Un tableau dérobé par un soldat allemand sous l’Occupation recherche ses propriétaires

Publié le par La Voix du Nord

Ce tableau de Nicolas Rousseau est exposé au Centre mondial de la paix de Verdun, et il recherche ses propriétaires, après 76 ans passés dans le salon d’un soldat allemand. 

Ce tableau de Nicolas Rousseau est exposé au Centre mondial de la paix de Verdun, et il recherche ses propriétaires, après 76 ans passés dans le salon d’un soldat allemand. PHOTO AFP - AFP

Ce tableau de Nicolas Rousseau est exposé au Centre mondial de la paix de Verdun, et il recherche ses propriétaires, après 76 ans passés dans le salon d’un soldat allemand. PHOTO AFP - AFP

Après 76 années d’exil en Allemagne, un petit tableau de Nicolas Rousseau dérobé en France sous l’Occupation nazie est exposé au Centre mondial de la paix de Verdun (Meuse), dans l’espoir de retrouver ses propriétaires ou ayants droit. Depuis une dizaine de jours, l’huile sur toile du peintre, élève de l’école de Barbizon, est accrochée dans le hall du Centre mondial de la paix, des libertés et des droits de l’homme que parcourent chaque année 60 000 visiteurs.

« Si vous reconnaissez le paysage ou disposez d’une quelconque information sur ce tableau, nous vous remercions de bien vouloir le signaler », est-il écrit à côté du tableau qui représente un personnage assis au bord d’une rivière encadrée de hauts arbres, un village au loin sous un ciel nuageux. « On voulait qu’il soit accessible aux visiteurs immédiatement quand ils entrent et gratuitement », explique le directeur de l’établissement, Philippe Hansch, qui est allé chercher l’œuvre début août en voiture à Berlin.

Plus que sa valeur marchande, la petite toile sans titre de Nicolas Rousseau, peinte au XIXe siècle et estimée entre 3 000 et 5 000 euros, recèle « une valeur historique inestimable », souligne-t-il. « Le tableau est un grand symbole de l’amitié franco-allemande et permet de raconter l’histoire de la Seconde Guerre mondiale avec un œil nouveau du côté français et du côté allemand », développe le directeur.

Au printemps 1944, Alfred Forner, sous-officier de la Luftwaffe (l’armée de l’air), stationné en France, quelque part entre la Normandie et Saint-Omer, est missionné pour apporter un tableau à Berlin lors d’une permission.

Le fils d’Alfred veut restituer le tableau

Lorsque le sous-officier se présente à l’adresse indiquée, l’immeuble est en ruines. « D’une façon pragmatique, il rentre chez lui, laisse le tableau à son domicile et repart sur le front », explique M. Hansch. Il meurt au combat quelques mois plus tard, à l’été 1944. Le petit tableau – 38 x 55 cm – reste accroché dans le salon berlinois familial pendant 75 ans.

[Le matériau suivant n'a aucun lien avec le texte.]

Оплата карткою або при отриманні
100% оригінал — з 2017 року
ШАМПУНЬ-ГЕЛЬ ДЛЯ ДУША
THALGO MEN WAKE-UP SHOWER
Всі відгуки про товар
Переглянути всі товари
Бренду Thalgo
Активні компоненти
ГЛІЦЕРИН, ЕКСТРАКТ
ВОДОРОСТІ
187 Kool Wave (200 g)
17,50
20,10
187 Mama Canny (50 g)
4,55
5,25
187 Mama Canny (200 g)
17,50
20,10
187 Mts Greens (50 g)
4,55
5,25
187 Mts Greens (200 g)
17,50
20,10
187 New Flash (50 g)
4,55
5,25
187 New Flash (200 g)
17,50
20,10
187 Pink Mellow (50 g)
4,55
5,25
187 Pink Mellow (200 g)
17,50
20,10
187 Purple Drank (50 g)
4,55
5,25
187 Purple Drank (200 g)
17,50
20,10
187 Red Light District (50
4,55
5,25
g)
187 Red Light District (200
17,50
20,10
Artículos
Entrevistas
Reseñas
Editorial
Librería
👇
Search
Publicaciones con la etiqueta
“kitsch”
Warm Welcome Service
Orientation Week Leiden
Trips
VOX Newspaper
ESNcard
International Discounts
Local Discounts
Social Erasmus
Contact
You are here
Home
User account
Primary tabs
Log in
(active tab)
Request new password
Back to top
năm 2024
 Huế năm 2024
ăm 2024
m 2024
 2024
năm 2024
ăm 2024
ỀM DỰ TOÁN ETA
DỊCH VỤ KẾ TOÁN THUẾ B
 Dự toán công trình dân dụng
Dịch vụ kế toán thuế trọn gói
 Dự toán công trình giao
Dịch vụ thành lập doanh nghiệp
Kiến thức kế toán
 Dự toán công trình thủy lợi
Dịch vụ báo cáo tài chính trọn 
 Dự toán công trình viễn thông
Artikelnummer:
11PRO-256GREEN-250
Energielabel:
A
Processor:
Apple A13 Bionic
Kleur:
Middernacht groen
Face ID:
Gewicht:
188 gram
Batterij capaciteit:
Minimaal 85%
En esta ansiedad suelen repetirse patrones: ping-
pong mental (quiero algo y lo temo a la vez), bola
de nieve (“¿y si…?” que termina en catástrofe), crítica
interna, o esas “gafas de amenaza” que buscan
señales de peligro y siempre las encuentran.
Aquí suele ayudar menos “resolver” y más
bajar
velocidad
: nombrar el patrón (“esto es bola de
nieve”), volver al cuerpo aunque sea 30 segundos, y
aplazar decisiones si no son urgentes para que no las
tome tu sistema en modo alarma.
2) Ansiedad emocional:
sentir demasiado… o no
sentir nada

En janvier 2019, le fils d’Alfred, Peter Forner, contacte l’ambassade de France à Berlin : il souhaite restituer le tableau et surtout, retrouver ses propriétaires. « C’était un geste très courageux et un acte naturel pour lui : ce tableau n’appartenait pas à sa famille. C’était quelque chose qui devait peser sur sa conscience », ajoute Julien Acquatella, de la Commission pour l’indemnisation des victimes de spoliation (CIVS) à Berlin.

« C’est un cas très difficile car le tableau n’est pas d’une grande valeur, il n’est donc pas forcément répertorié. C’est un champ de recherches vaste », note M. Acquatella, qui ne perd pas espoir pour autant.

L’exposition du tableau, « un dispositif inédit », selon lui, vise donc à identifier les propriétaires, tout en exauçant les dernières volontés de M. Forner, décédé en mai dernier à l’âge de 80 ans : présenter l’œuvre dans un lieu qui incarne la paix et l’amitié franco-allemande pour qu’elle devienne un objet de pédagogie.